Blocking constitutive autophagy rescues the loss of acquired heat resistance in Arabidopsis fes1a

High temperature is one of several major abiotic stresses that can cause substantial loss of crop yields. Heat shock proteins (HSPs) are key components of heat stress resistance. Mutation of FES1A, an auxiliary molecular chaperone of HSP70, leads to defective acquired thermotolerance. Autophagy is a positive regulator of basal thermotolerance and a negative regulator of heat stress memory, but its function in acquired thermotolerance is unclear. We found that blocking constitutive autophagy rescued the heat sensitivity of fes1a in Arabidopsis thaliana. Immunoblot and proteomic analyses showed that the rescue was not due to increased HSP levels. Instead, proteomic analysis and confocal microscopy studies revealed that knocking out the core autophagy-related (ATG) genes leads to accumulation of peroxisomes, thus upregulating the metabolic pathways within the peroxisomes.

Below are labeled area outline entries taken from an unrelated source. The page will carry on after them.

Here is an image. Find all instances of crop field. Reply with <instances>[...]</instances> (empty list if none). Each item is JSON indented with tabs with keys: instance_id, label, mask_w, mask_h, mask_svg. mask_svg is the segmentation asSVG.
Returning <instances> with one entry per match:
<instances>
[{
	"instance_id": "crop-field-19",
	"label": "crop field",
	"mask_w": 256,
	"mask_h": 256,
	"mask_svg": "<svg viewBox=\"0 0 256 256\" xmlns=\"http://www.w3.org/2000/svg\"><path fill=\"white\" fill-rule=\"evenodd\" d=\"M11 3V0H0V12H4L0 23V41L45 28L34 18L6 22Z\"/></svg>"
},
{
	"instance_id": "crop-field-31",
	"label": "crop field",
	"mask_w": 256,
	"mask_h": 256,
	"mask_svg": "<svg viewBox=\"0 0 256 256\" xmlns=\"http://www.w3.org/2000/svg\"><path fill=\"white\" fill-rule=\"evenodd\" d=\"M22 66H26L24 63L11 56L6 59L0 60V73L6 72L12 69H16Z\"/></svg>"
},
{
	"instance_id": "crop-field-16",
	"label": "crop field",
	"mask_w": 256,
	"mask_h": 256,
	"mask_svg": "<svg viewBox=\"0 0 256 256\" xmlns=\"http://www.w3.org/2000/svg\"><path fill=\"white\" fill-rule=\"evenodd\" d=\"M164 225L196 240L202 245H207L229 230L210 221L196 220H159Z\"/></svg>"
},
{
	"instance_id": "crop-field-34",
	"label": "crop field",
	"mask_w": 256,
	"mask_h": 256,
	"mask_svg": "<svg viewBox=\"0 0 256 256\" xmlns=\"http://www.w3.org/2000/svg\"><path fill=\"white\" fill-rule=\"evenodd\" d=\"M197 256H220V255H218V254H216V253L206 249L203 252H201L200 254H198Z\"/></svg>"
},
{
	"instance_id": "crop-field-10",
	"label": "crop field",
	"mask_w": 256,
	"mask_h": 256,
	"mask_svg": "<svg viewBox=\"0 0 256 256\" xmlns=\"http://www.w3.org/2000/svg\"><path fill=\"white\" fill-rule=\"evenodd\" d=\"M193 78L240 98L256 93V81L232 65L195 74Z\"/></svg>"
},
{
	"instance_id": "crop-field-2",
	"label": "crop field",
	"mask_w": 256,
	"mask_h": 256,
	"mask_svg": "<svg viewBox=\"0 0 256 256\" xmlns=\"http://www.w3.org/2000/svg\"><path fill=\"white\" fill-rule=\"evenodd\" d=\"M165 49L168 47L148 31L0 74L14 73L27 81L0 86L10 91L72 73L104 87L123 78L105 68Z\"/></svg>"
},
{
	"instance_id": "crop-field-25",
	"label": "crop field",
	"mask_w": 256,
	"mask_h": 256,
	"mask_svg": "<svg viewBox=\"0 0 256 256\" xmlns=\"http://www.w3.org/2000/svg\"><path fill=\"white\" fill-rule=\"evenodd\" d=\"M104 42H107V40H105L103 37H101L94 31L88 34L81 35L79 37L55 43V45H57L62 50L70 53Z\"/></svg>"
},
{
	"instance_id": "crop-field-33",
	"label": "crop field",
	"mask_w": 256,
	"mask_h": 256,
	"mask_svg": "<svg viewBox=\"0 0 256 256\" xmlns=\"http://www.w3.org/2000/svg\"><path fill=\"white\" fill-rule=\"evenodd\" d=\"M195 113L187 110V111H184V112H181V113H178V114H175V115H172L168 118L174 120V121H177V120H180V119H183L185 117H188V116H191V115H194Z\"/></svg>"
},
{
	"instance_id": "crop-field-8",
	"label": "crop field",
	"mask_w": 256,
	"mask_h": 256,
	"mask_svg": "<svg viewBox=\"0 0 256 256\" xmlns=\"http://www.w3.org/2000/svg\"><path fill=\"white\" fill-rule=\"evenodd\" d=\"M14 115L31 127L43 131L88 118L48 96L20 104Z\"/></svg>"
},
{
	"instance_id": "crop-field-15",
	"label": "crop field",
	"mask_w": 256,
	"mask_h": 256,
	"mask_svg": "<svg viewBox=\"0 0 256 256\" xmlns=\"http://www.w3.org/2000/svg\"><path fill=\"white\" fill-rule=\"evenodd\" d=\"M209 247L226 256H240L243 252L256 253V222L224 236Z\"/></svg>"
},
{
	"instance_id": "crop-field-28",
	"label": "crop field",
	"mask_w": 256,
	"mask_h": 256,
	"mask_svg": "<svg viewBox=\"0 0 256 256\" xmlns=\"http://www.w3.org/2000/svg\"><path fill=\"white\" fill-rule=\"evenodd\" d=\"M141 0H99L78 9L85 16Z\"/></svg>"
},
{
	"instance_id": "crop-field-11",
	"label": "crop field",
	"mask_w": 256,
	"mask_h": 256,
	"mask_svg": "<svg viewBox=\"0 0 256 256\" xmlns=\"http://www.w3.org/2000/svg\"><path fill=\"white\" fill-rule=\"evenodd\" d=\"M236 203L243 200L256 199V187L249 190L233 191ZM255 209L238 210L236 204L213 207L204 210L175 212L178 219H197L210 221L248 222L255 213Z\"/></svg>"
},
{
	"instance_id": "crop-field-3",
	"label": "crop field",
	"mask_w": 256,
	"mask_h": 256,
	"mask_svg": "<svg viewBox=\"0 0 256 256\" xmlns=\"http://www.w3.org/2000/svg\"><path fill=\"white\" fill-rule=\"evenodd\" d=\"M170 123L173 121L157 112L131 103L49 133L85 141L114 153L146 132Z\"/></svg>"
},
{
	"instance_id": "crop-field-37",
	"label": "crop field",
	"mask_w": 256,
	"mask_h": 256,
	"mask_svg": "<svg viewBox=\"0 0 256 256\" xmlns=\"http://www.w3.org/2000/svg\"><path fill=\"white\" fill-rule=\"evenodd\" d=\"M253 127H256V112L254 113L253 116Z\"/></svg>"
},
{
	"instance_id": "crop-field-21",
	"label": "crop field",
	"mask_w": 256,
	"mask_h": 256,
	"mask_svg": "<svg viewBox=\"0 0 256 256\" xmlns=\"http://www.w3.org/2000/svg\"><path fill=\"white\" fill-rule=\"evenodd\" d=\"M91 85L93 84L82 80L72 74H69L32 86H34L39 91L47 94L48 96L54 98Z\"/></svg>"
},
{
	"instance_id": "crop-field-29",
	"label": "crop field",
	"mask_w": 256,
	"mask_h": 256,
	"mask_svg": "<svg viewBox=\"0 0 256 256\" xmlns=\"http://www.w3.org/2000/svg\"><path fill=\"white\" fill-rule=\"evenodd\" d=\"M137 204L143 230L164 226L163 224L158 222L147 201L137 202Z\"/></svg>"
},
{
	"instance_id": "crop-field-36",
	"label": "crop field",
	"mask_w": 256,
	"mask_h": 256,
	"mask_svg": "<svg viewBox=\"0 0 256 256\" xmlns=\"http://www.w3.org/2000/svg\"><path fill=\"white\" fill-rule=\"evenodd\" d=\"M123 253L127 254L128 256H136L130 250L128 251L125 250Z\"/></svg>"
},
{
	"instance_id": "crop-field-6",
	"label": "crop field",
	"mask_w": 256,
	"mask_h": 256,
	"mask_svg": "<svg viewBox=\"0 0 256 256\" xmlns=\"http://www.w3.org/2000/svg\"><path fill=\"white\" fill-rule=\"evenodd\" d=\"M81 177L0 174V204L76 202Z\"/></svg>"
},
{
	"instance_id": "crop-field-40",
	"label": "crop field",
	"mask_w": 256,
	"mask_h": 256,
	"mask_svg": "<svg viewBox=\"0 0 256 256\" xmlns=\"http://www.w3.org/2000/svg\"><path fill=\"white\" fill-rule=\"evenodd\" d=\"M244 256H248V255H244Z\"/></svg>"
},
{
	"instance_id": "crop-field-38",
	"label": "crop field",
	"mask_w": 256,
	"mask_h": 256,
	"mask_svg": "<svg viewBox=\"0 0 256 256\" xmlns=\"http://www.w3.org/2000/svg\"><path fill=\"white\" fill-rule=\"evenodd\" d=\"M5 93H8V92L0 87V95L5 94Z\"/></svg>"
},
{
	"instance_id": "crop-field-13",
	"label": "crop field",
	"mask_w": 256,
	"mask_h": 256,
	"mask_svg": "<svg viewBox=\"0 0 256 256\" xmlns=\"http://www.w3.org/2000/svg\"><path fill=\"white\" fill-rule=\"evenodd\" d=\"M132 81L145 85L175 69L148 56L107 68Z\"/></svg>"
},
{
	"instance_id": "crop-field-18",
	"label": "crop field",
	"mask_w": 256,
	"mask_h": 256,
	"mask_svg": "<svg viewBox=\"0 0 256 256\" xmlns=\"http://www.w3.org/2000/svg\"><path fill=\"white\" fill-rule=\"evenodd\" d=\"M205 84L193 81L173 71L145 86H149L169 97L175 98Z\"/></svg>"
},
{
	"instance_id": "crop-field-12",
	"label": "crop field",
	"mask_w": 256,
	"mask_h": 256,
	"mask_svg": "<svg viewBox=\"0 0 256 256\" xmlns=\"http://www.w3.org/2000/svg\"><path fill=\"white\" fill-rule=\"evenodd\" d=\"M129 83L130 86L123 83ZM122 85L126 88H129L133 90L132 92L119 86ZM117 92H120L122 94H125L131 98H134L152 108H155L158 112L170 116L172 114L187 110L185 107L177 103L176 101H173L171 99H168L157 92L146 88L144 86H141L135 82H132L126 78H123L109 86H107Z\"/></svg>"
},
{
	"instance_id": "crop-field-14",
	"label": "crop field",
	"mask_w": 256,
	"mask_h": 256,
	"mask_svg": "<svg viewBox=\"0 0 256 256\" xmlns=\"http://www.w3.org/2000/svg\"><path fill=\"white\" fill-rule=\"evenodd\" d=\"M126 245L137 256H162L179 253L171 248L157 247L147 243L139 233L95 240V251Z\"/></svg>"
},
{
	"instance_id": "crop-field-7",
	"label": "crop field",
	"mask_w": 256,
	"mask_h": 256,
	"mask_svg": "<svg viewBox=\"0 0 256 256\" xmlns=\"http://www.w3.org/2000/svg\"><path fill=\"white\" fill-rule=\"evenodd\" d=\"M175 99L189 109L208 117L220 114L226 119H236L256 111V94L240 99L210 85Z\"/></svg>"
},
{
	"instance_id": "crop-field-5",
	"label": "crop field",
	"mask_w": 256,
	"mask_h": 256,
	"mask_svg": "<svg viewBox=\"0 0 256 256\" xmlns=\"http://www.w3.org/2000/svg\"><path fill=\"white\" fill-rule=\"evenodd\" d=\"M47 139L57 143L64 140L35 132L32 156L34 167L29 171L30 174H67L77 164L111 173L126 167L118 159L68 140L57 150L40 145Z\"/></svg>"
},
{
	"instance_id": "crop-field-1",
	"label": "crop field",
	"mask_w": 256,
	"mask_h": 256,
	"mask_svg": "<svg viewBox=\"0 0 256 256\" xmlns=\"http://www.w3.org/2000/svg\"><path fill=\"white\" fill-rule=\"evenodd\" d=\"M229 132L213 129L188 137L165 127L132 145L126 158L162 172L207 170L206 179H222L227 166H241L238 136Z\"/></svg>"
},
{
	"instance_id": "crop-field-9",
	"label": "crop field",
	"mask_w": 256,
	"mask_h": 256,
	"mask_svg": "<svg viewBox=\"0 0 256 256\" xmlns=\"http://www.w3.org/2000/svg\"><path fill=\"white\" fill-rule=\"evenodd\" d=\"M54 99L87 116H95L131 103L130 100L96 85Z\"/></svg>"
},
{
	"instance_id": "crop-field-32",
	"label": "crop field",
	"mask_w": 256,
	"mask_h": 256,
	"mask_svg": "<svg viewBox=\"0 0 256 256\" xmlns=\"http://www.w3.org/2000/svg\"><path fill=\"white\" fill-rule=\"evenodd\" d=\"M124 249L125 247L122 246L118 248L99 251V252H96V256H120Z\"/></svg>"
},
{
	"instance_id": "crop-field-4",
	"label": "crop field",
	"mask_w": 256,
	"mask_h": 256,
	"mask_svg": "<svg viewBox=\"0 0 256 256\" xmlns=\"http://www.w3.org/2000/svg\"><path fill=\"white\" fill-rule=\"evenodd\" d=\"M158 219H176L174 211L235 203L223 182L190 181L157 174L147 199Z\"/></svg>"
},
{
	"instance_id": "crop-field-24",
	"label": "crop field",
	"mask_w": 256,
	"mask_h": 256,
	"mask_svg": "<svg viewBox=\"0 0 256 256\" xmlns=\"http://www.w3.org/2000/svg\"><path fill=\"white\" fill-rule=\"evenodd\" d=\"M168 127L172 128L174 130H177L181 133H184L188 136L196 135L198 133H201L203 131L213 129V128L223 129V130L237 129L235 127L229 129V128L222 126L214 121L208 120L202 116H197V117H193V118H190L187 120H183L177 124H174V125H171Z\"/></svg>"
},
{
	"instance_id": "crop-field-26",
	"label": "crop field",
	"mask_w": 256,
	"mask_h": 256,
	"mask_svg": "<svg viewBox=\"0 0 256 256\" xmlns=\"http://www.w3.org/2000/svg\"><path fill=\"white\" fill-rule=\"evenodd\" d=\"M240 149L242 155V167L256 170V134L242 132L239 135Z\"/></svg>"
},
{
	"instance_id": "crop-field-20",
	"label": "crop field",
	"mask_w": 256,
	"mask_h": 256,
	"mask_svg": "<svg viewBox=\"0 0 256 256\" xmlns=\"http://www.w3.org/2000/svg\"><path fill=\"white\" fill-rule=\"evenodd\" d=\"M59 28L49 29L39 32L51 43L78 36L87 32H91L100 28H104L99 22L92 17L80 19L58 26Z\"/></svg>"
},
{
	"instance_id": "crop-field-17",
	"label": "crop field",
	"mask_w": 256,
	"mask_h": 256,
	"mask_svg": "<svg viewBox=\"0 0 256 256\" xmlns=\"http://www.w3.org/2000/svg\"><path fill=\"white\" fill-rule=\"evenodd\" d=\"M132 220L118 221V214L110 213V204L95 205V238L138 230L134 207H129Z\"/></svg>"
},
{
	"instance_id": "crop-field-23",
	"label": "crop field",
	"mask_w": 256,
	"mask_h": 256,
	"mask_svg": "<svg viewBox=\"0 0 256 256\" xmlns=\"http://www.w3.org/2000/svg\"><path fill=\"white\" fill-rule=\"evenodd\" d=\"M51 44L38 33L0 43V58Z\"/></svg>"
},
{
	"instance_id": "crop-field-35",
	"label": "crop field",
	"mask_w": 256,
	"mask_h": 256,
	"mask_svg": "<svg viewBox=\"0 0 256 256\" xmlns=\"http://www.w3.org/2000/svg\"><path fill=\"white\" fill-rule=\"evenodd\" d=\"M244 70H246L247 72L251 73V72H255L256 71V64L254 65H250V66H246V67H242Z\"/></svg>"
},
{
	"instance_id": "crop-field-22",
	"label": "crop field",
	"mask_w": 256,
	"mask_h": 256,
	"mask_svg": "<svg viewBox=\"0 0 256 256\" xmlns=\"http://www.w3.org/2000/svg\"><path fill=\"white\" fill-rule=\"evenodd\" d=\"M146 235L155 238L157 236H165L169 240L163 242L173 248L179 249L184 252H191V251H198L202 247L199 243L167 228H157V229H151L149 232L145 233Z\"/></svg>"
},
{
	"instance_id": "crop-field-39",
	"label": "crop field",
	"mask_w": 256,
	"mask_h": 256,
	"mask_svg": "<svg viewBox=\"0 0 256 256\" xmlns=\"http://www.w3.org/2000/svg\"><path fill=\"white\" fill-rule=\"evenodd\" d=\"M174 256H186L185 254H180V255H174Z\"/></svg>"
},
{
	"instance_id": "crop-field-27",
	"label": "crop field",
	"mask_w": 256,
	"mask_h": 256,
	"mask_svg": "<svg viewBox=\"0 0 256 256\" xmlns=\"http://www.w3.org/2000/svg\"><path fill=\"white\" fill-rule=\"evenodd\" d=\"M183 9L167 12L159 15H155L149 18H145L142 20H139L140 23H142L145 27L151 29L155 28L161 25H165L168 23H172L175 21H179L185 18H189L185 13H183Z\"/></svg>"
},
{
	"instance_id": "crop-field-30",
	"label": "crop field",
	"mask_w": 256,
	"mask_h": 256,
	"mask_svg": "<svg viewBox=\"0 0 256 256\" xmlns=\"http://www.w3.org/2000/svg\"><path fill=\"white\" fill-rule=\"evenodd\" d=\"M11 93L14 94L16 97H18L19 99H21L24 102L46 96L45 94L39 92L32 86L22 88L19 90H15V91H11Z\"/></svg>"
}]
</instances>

Accumulation of peroxisomes promotes both reactive oxygen species scavenging and indole-3-acetic acid (IAA) production in atg7 fes1a. Overexpression of ABCD1/PXA1/CTS, a peroxisomal ATP-binding cassette transporter, in atg7 fes1a leads to abnormal peroxisomal function and subsequently thermosensitivity. Moreover, we found that exogenous application of indole-3-butyric acid, IAA or naphthalene-1-acetic acid rescued fes1a heat sensitivity. We propose that autophagy is detrimental to the survival of the fes1a mutant, which has acquired thermosensitivity.